俳諧寺一茶とも称し、宝暦一三年(一七六三)に信濃国上水内郡(現・長野市飯綱町)柏原村の農家・弥五兵衛の長男として生まれた。
三歳の時に母と死別し、継母に育てられるが馴染むことができなかった。
一四歳で江戸へ上り小僧生活を送ったといわれている。
寛政四年(一七九二)関西・四国・九州方面へ俳諧行脚に出かけ、「俳諧寺入道一茶坊」と号した。
以来、各地を巡って飄逸・洒落の句風を活かして、大いに俳諧の道に精進し、当時の俳壇で認められるに至った。
また一茶は信仰心も深く、神仏に対してはいつも敬虔の念を失わなかった。
出家したわけではないが、『一茶発句集』の中には、「我もけさ清僧の部や梅の花」という句にみられるように、形相・心情ともに僧に近いものがあった。
文化一一年(一八一四)に一茶が刊行した『三韓人』には、樗堂が寄せた手紙が載っているが、宛名は「一茶上人 榻下(とうか)」となっている。
同じく文化一一年、五二歳の時に一茶は菊女と結婚した。
この年の八月江戸に入り、日暮里の本行寺を根城に葛飾方面を廻り、江戸俳壇を去る挨拶をしている。

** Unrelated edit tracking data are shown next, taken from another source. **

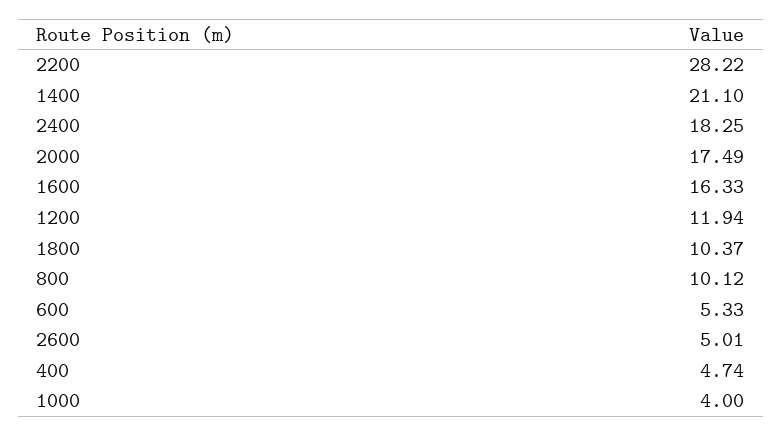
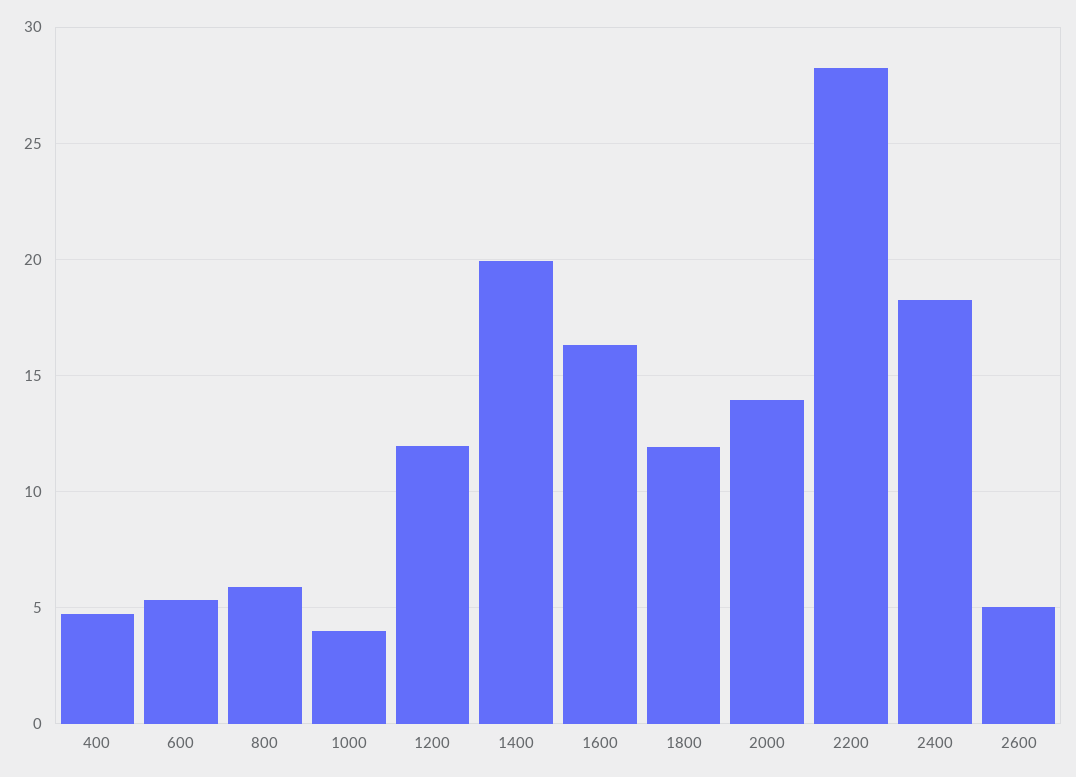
1400: 21.1 -> 20
2000: 17.49 -> 14
1800: 10.37 -> 12
800: 10.12 -> 6

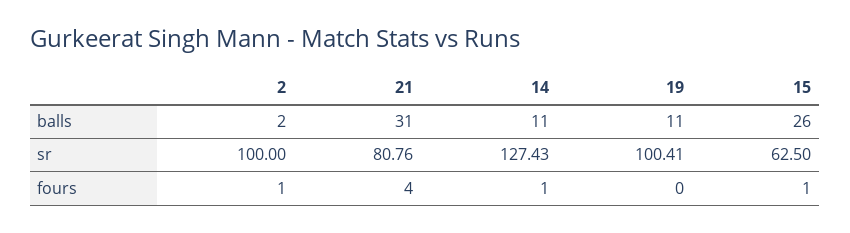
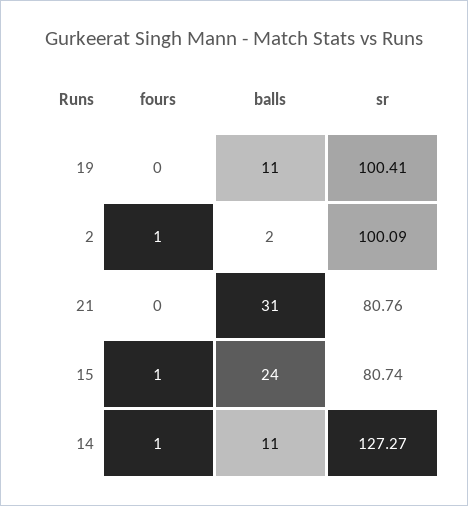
15, balls: 26 -> 24
2, sr: 100 -> 100.09
14, sr: 127.43 -> 127.27
15, sr: 62.5 -> 80.74
21, fours: 4 -> 0

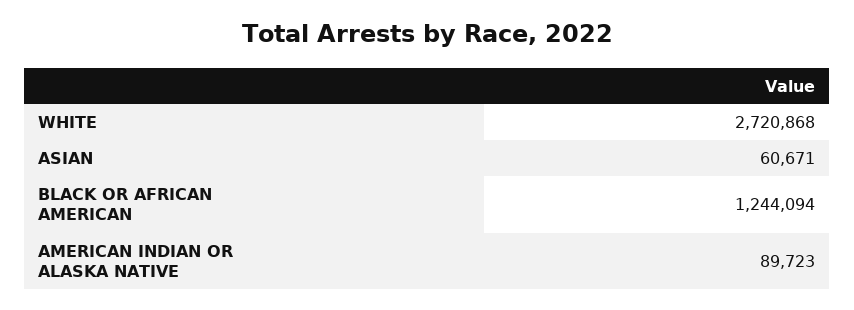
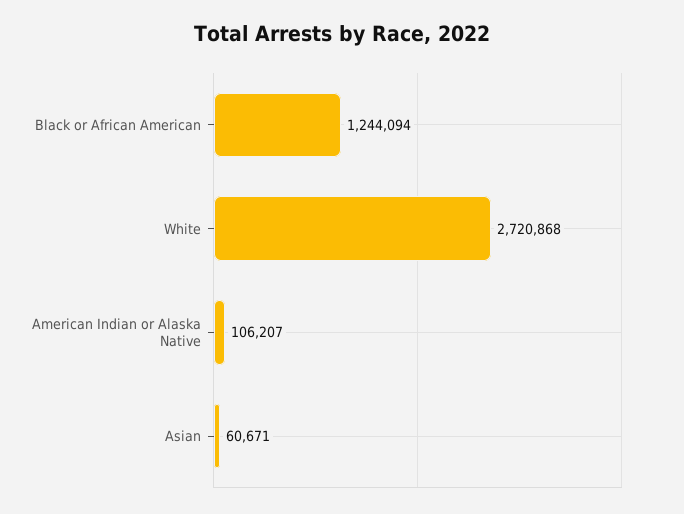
AMERICAN INDIAN OR ALASKA NATIVE: 89723 -> 106207

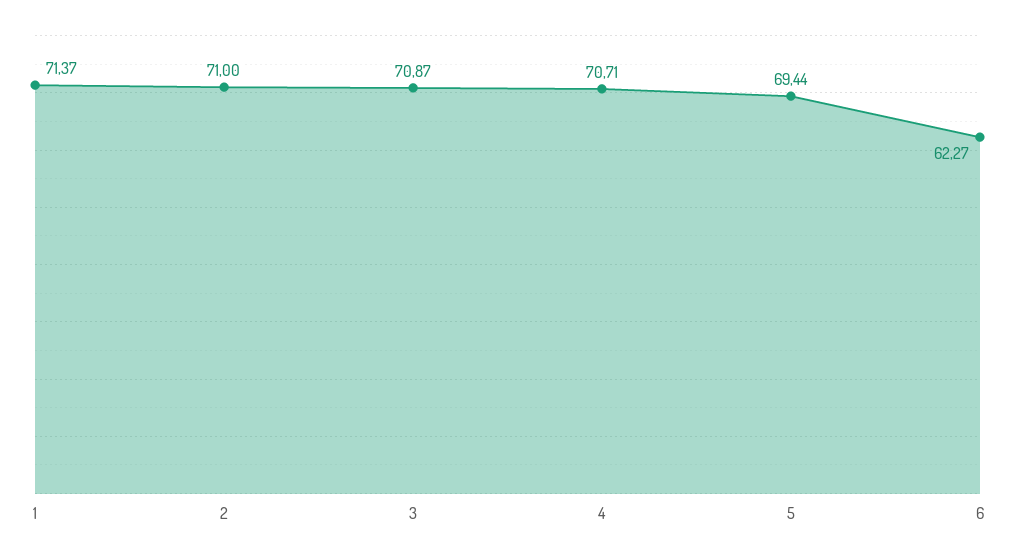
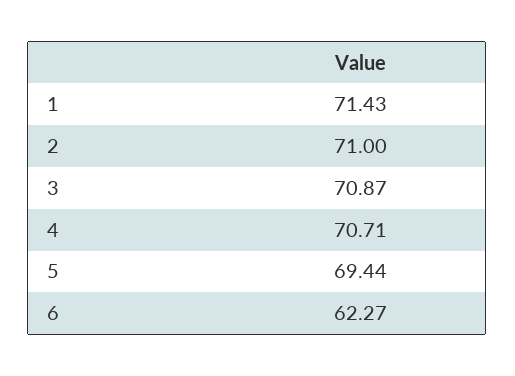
1: 71.37 -> 71.43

当時、本行寺には親友の一瓢(日桓)が住持していたので、暫くは一瓢と共に句作した。
一茶は江戸へ入るたびに、必ず本行寺の一瓢を訪れたといわれている。
文化八年五月には一茶と一瓢の「歌仙」が作られているが、その中には「押出す七里の船に素湯(うぶゆ)焚て 一瓢」「南無観世音ありあけの月 一茶」という作も見られる(『物見塚記』)。
また同一三年一〇月の江戸入りの時は、この寺で一茶は薙髪している。
一瓢にとっては句の友であり、一茶にとっては心の友であった。
互いに影響し合ったことはいうまでもないが、「我春も上々吉よ梅の花」の句にも見られるように、現実肯定の前向きな考え方は、一瓢から受けた日蓮法華宗の影響ともいえよう。
同一四年一茶五五歳の二月、一瓢は玉沢妙法華寺(第四一世)へ転住のため、一茶も本行寺を出る。
文政一〇年(一八二七)一一月一九日故郷信州の柏原で逝く。
六五歳「法華よむ天窓の上やきりぎりす」と詠っている。